WHAT THE EXERCISE ASKS >> Work through the records that follow and return each line containing the word "FRITZING".

[[ LISTED RECORDS, beginning ]]

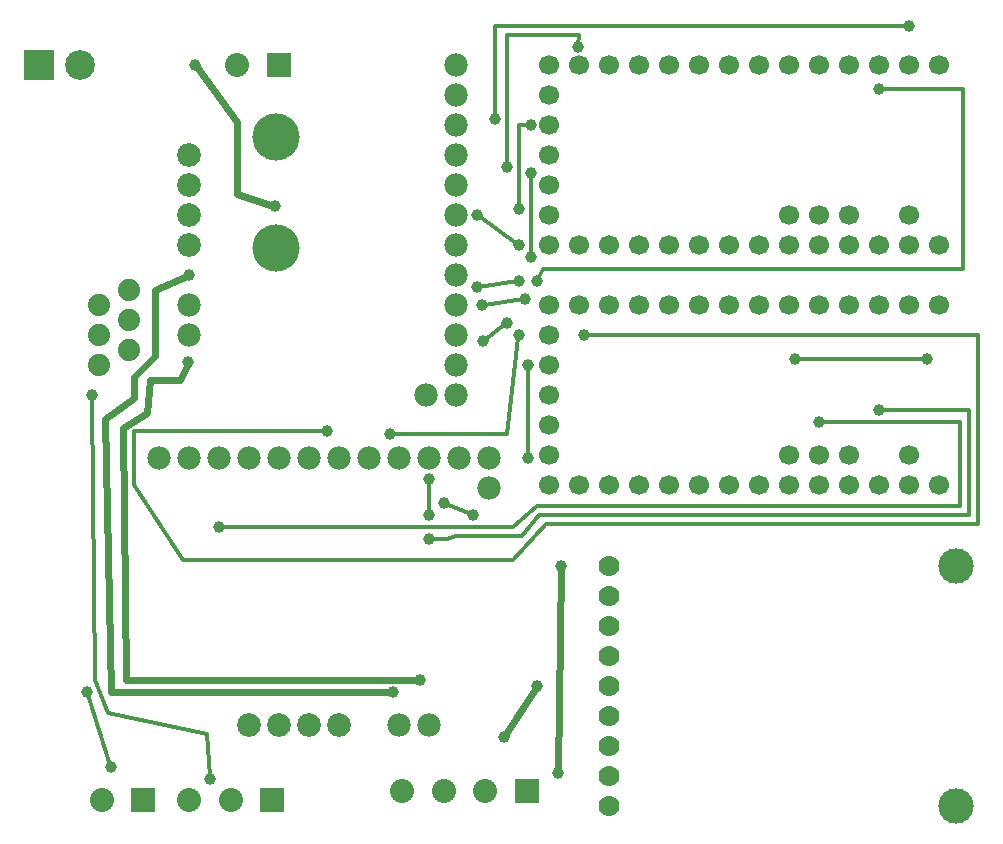
<source format=gtl>
G04 MADE WITH FRITZING*
G04 WWW.FRITZING.ORG*
G04 DOUBLE SIDED*
G04 HOLES PLATED*
G04 CONTOUR ON CENTER OF CONTOUR VECTOR*
%ASAXBY*%
%FSLAX23Y23*%
%MOIN*%
%OFA0B0*%
%SFA1.0B1.0*%
%ADD10C,0.039370*%
%ADD11C,0.070000*%
%ADD12C,0.118110*%
%ADD13C,0.080000*%
%ADD14C,0.157480*%
%ADD15C,0.074000*%
%ADD16C,0.079370*%
%ADD17C,0.066889*%
%ADD18C,0.082000*%
%ADD19C,0.078000*%
%ADD20C,0.099055*%
%ADD21R,0.080000X0.080000*%
%ADD22R,0.082000X0.082000*%
%ADD23R,0.099055X0.099055*%
%ADD24C,0.024000*%
%ADD25C,0.012000*%
%LNCOPPER1*%
G90*
G70*
G54D10*
X1889Y228D03*
X1898Y920D03*
X1819Y518D03*
X1708Y348D03*
G54D11*
X2058Y118D03*
X2058Y218D03*
X2058Y318D03*
X2058Y418D03*
X2058Y518D03*
X2058Y618D03*
X2058Y718D03*
X2058Y818D03*
X2058Y918D03*
G54D12*
X3214Y918D03*
X3214Y118D03*
G54D13*
X1784Y168D03*
X1646Y168D03*
X1508Y168D03*
X1370Y168D03*
G54D10*
X1679Y2409D03*
X3058Y2718D03*
X1957Y2648D03*
X1758Y2108D03*
X1798Y2388D03*
X1719Y2249D03*
X1619Y2088D03*
X1758Y1988D03*
X1638Y1668D03*
X1719Y1729D03*
X1619Y1849D03*
X2958Y2508D03*
X1758Y1869D03*
X1818Y1869D03*
X2958Y1438D03*
X758Y1048D03*
X2758Y1398D03*
X1458Y1208D03*
X1458Y1089D03*
X1458Y1009D03*
X1789Y1278D03*
X1789Y1588D03*
X1607Y1089D03*
X1508Y1128D03*
X658Y1888D03*
X1428Y538D03*
X1339Y497D03*
X657Y1599D03*
X1329Y1360D03*
X1758Y1688D03*
X2678Y1610D03*
X3118Y1610D03*
X1977Y1688D03*
X1118Y1368D03*
G54D14*
X948Y2348D03*
X948Y1978D03*
G54D10*
X1798Y1949D03*
X1798Y2229D03*
X1637Y1788D03*
X1779Y1808D03*
X679Y2587D03*
X947Y2118D03*
G54D15*
X458Y1839D03*
X358Y1789D03*
X458Y1739D03*
X358Y1689D03*
X458Y1639D03*
X358Y1589D03*
X458Y1839D03*
X358Y1789D03*
X458Y1739D03*
X358Y1689D03*
X458Y1639D03*
X358Y1589D03*
G54D13*
X506Y138D03*
X368Y138D03*
X936Y138D03*
X798Y138D03*
X660Y138D03*
G54D16*
X858Y388D03*
X958Y388D03*
X1058Y388D03*
X1158Y388D03*
X658Y2288D03*
X658Y2188D03*
X658Y2088D03*
X658Y1988D03*
G54D17*
X1858Y1189D03*
X1958Y1189D03*
X2058Y1189D03*
X2158Y1189D03*
X2258Y1189D03*
X2358Y1189D03*
X2458Y1189D03*
X2558Y1189D03*
X2658Y1189D03*
X2758Y1189D03*
X2858Y1189D03*
X2958Y1189D03*
X3058Y1189D03*
X3158Y1189D03*
X3058Y1289D03*
X1858Y1789D03*
X1958Y1789D03*
X2058Y1789D03*
X2158Y1789D03*
X2258Y1789D03*
X2358Y1789D03*
X2458Y1789D03*
X2558Y1789D03*
X2658Y1789D03*
X2758Y1789D03*
X2858Y1789D03*
X2958Y1789D03*
X3058Y1789D03*
X3158Y1789D03*
X2758Y1289D03*
X2858Y1289D03*
X2658Y1289D03*
X1858Y1589D03*
X1858Y1689D03*
X1858Y1489D03*
X1858Y1289D03*
X1858Y1389D03*
X1858Y1989D03*
X1958Y1989D03*
X2058Y1989D03*
X2158Y1989D03*
X2258Y1989D03*
X2358Y1989D03*
X2458Y1989D03*
X2558Y1989D03*
X2658Y1989D03*
X2758Y1989D03*
X2858Y1989D03*
X2958Y1989D03*
X3058Y1989D03*
X3158Y1989D03*
X3058Y2089D03*
X1858Y2589D03*
X1958Y2589D03*
X2058Y2589D03*
X2158Y2589D03*
X2258Y2589D03*
X2358Y2589D03*
X2458Y2589D03*
X2558Y2589D03*
X2658Y2589D03*
X2758Y2589D03*
X2858Y2589D03*
X2958Y2589D03*
X3058Y2589D03*
X3158Y2589D03*
X2758Y2089D03*
X2858Y2089D03*
X2658Y2089D03*
X1858Y2389D03*
X1858Y2489D03*
X1858Y2289D03*
X1858Y2089D03*
X1858Y2189D03*
G54D13*
X958Y2588D03*
X820Y2588D03*
X958Y2588D03*
X820Y2588D03*
G54D18*
X948Y2348D03*
X948Y1981D03*
X948Y2348D03*
X948Y1981D03*
G54D19*
X558Y1278D03*
X658Y1278D03*
X758Y1278D03*
X858Y1278D03*
X958Y1278D03*
X1058Y1278D03*
X1158Y1278D03*
X1258Y1278D03*
X1358Y1278D03*
X1458Y1278D03*
X1558Y1278D03*
X1548Y2588D03*
X1548Y2488D03*
X1548Y2388D03*
X1548Y2288D03*
X1548Y2188D03*
X1548Y2088D03*
X1548Y1988D03*
X1548Y1888D03*
X1548Y1788D03*
X1548Y1688D03*
X1548Y1588D03*
X1358Y388D03*
X1458Y388D03*
X658Y1788D03*
X658Y1688D03*
X1658Y1278D03*
X1658Y1178D03*
X1548Y1488D03*
X1448Y1488D03*
G54D20*
X158Y2588D03*
X296Y2588D03*
G54D10*
X399Y248D03*
X318Y498D03*
X337Y1489D03*
X729Y209D03*
G54D21*
X1784Y168D03*
X506Y138D03*
X936Y138D03*
X958Y2588D03*
X958Y2588D03*
G54D22*
X948Y2349D03*
X948Y2349D03*
G54D23*
X158Y2588D03*
G54D24*
X1889Y236D02*
X1898Y912D01*
D02*
X1712Y355D02*
X1815Y512D01*
G54D25*
D02*
X3050Y2718D02*
X1678Y2718D01*
D02*
X1645Y1673D02*
X1712Y1724D01*
D02*
X1752Y1993D02*
X1625Y2084D01*
D02*
X1790Y2388D02*
X1758Y2388D01*
D02*
X1758Y2388D02*
X1758Y2116D01*
D02*
X1957Y2656D02*
X1958Y2688D01*
D02*
X1719Y2688D02*
X1719Y2257D01*
D02*
X1958Y2688D02*
X1719Y2688D01*
D02*
X1678Y2718D02*
X1679Y2417D01*
D02*
X1821Y1876D02*
X1838Y1908D01*
D02*
X1838Y1908D02*
X3238Y1908D01*
D02*
X3238Y1908D02*
X3238Y2507D01*
D02*
X3238Y2507D02*
X2966Y2507D01*
D02*
X1626Y1850D02*
X1751Y1868D01*
D02*
X917Y1048D02*
X766Y1048D01*
D02*
X1738Y1048D02*
X1357Y1048D01*
D02*
X1818Y1119D02*
X1738Y1048D01*
D02*
X1357Y1048D02*
X917Y1048D01*
D02*
X3228Y1118D02*
X1818Y1119D01*
D02*
X3228Y1399D02*
X3228Y1118D01*
D02*
X2766Y1398D02*
X3228Y1399D01*
D02*
X1768Y1018D02*
X1827Y1089D01*
D02*
X1827Y1089D02*
X3259Y1088D01*
D02*
X1466Y1009D02*
X1518Y1008D01*
D02*
X1548Y1018D02*
X1768Y1018D01*
D02*
X1789Y1580D02*
X1789Y1286D01*
D02*
X1458Y1201D02*
X1458Y1096D01*
D02*
X1518Y1008D02*
X1548Y1018D01*
D02*
X3259Y1088D02*
X3259Y1439D01*
D02*
X3259Y1439D02*
X2966Y1439D01*
G54D24*
D02*
X629Y1539D02*
X654Y1592D01*
D02*
X448Y539D02*
X438Y1378D01*
D02*
X528Y1539D02*
X629Y1539D01*
D02*
X518Y1429D02*
X528Y1539D01*
D02*
X438Y1378D02*
X518Y1429D01*
D02*
X378Y1409D02*
X399Y498D01*
D02*
X477Y1479D02*
X378Y1409D01*
D02*
X477Y1549D02*
X477Y1479D01*
D02*
X547Y1837D02*
X547Y1619D01*
D02*
X547Y1619D02*
X477Y1549D01*
D02*
X399Y498D02*
X1331Y497D01*
D02*
X651Y1885D02*
X547Y1837D01*
G54D25*
D02*
X1600Y1092D02*
X1515Y1126D01*
D02*
X477Y1187D02*
X477Y1367D01*
D02*
X477Y1367D02*
X1110Y1367D01*
D02*
X639Y939D02*
X477Y1187D01*
D02*
X3110Y1610D02*
X2686Y1610D01*
D02*
X1719Y1359D02*
X1757Y1680D01*
D02*
X1337Y1359D02*
X1719Y1359D01*
G54D24*
D02*
X1420Y538D02*
X448Y539D01*
G54D25*
D02*
X1738Y937D02*
X639Y939D01*
D02*
X1848Y1057D02*
X1738Y937D01*
D02*
X3288Y1059D02*
X1848Y1057D01*
D02*
X3288Y1687D02*
X3288Y1059D01*
D02*
X1985Y1688D02*
X3288Y1687D01*
G54D24*
D02*
X948Y1960D02*
X948Y2018D01*
G54D25*
D02*
X1645Y1789D02*
X1771Y1807D01*
D02*
X1798Y1957D02*
X1798Y2221D01*
G54D24*
D02*
X818Y2398D02*
X818Y2157D01*
D02*
X818Y2157D02*
X939Y2120D01*
D02*
X684Y2581D02*
X818Y2398D01*
G54D25*
D02*
X396Y256D02*
X321Y490D01*
D02*
X718Y358D02*
X389Y428D01*
D02*
X389Y428D02*
X347Y539D01*
D02*
X728Y217D02*
X718Y358D01*
D02*
X347Y539D02*
X337Y1481D01*
G04 End of Copper1*
M02*
</source>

[[ LISTED RECORDS, end ]]

SOLUTION TO THIS EXERCISE >>
G04 MADE WITH FRITZING*
G04 WWW.FRITZING.ORG*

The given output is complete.